§ Camera calibration parameters
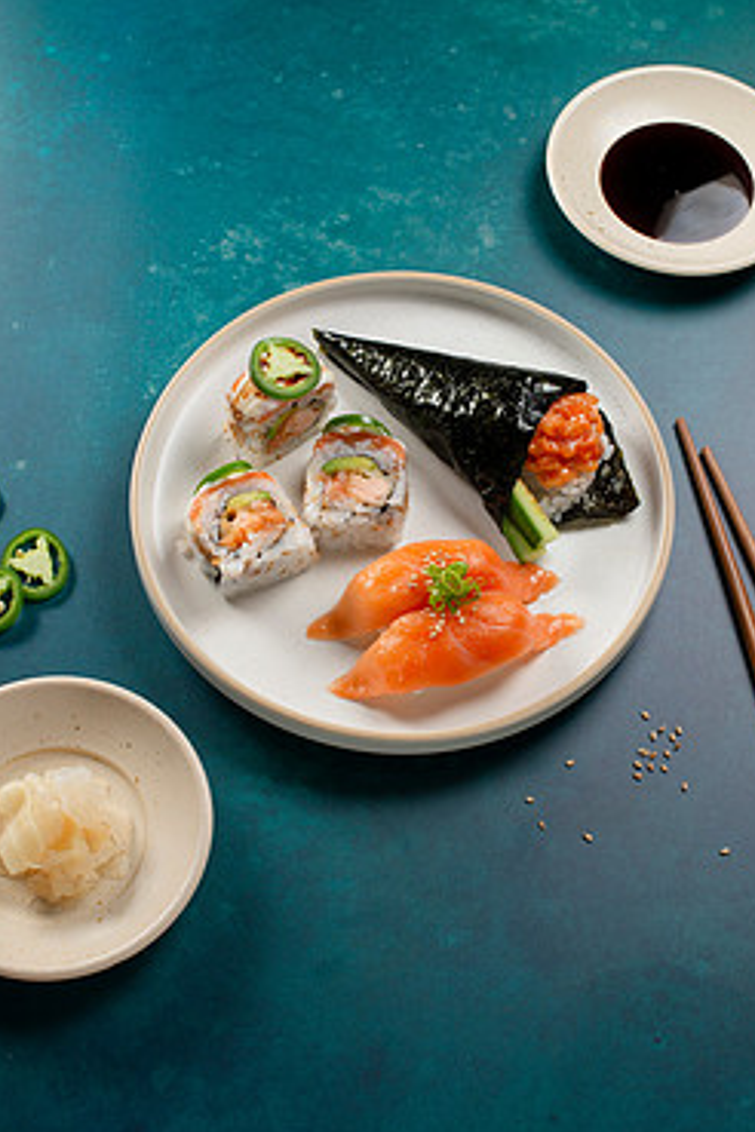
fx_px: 1919
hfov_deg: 22.3
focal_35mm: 61
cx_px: 399
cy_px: 534
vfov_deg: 32.9
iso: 250
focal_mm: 50
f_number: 9
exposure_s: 1/200
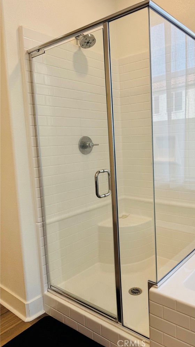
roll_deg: +2.3
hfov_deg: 42.2
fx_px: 248
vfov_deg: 69.8
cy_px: 169
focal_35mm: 27
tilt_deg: -6.8
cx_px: 134
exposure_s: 1/315
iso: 80
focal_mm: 6.76
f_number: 1.78
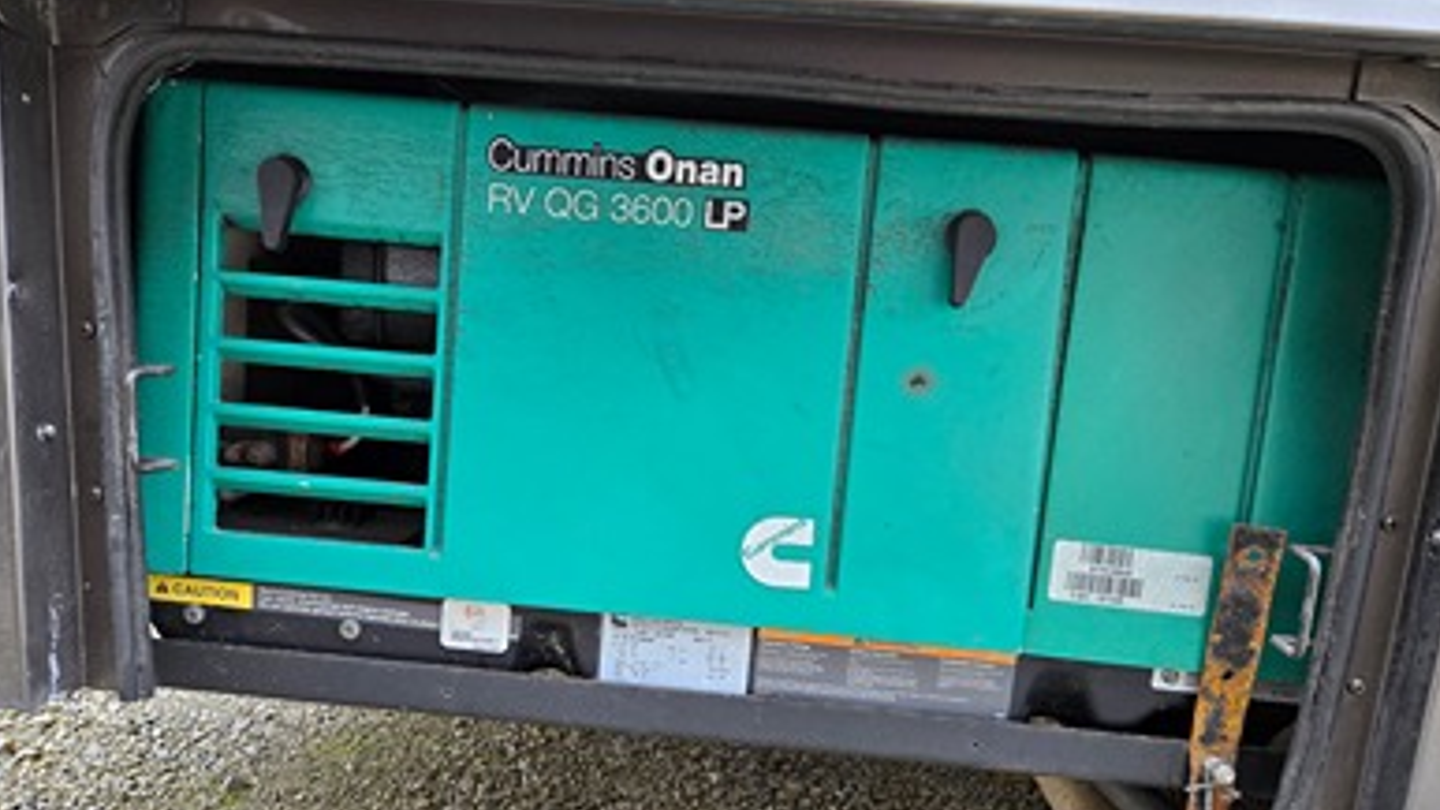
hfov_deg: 71.9
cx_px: 705
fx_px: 993
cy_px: 485
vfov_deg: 44.1
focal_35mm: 26
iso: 125
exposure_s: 1/180
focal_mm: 5.4
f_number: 1.8
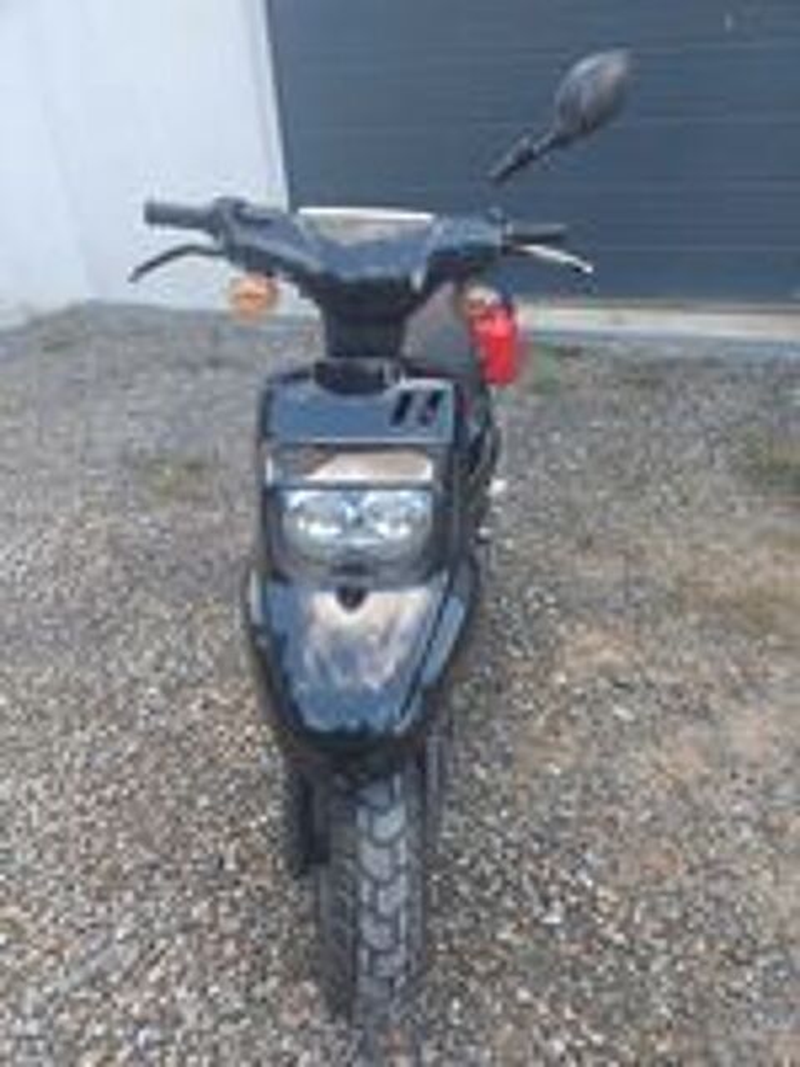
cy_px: 534
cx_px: 400
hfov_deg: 54.9
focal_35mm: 25
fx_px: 770
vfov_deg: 69.4
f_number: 1.7
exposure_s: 1/100
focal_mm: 4.71
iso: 313
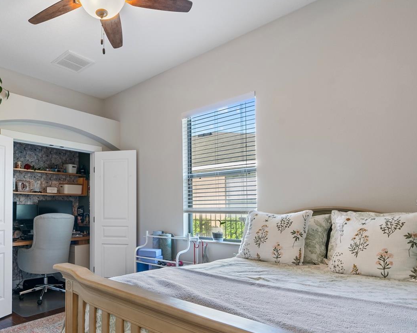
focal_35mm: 23
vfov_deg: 60.3
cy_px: 202
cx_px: 132
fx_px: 284
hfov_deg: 70.1
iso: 400
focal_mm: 16
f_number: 8
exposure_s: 1/1.25
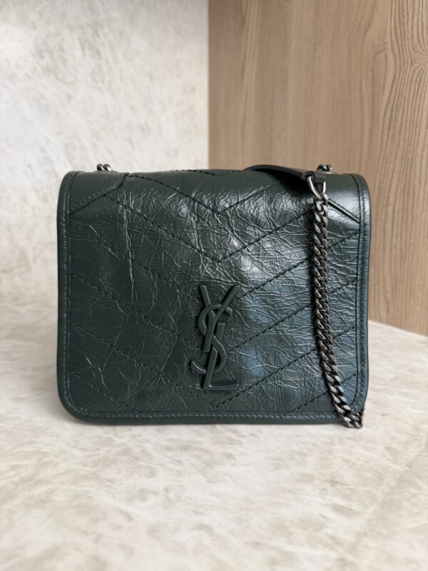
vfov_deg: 71.6
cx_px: 214
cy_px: 286
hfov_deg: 56.8
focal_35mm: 24
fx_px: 396
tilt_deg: -13.3
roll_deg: -0.6
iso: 100
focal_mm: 6.76
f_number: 1.78
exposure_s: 1/120
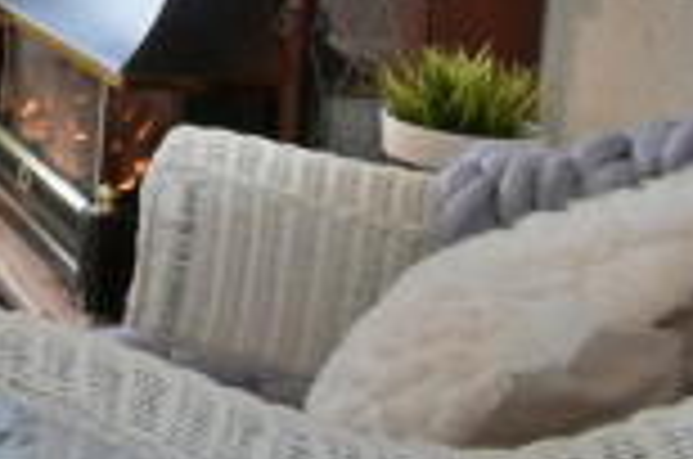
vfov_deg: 19.4
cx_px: -695
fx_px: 1229
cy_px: -155
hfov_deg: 19.0
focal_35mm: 64
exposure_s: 1/4
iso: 400
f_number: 8
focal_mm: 10
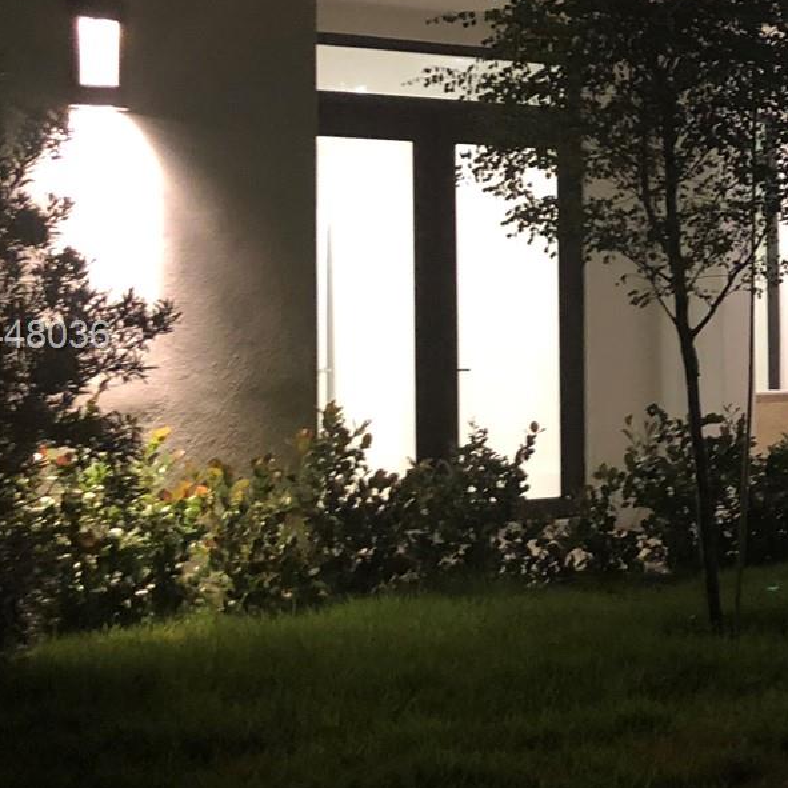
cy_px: 337
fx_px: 1726
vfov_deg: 25.7
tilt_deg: +1.2
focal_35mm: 67
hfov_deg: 23.3
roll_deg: +0.2
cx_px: 975
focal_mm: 4
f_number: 1.8
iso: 80
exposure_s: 1/5
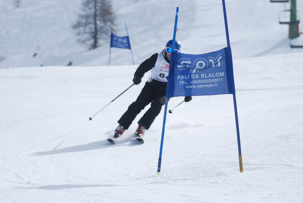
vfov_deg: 5.6
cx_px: 152
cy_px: 102
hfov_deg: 8.3
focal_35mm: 248
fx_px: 2086
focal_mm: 165
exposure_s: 1/1000
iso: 100
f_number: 5.3
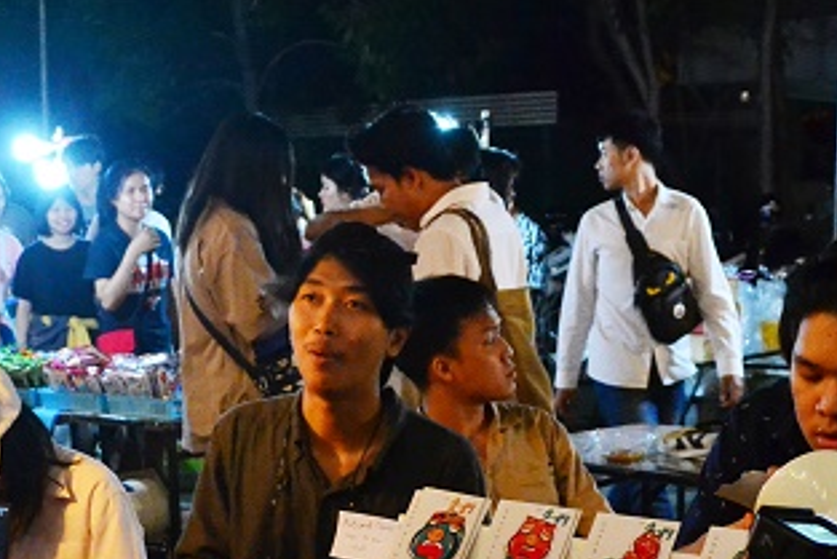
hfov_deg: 29.1
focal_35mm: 69
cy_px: 477
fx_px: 1605
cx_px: 305
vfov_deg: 19.5
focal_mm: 18
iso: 3200
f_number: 4.5
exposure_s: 1/80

§ Exercise brief
Your copy should begin at the line containing "cy_px: -155" and end at the last line of the data above, matching each line exactly and holding no pictures.

§ Answer space
cy_px: -155
hfov_deg: 19.0
focal_35mm: 64
exposure_s: 1/4
iso: 400
f_number: 8
focal_mm: 10
cy_px: 337
fx_px: 1726
vfov_deg: 25.7
tilt_deg: +1.2
focal_35mm: 67
hfov_deg: 23.3
roll_deg: +0.2
cx_px: 975
focal_mm: 4
f_number: 1.8
iso: 80
exposure_s: 1/5
vfov_deg: 5.6
cx_px: 152
cy_px: 102
hfov_deg: 8.3
focal_35mm: 248
fx_px: 2086
focal_mm: 165
exposure_s: 1/1000
iso: 100
f_number: 5.3
hfov_deg: 29.1
focal_35mm: 69
cy_px: 477
fx_px: 1605
cx_px: 305
vfov_deg: 19.5
focal_mm: 18
iso: 3200
f_number: 4.5
exposure_s: 1/80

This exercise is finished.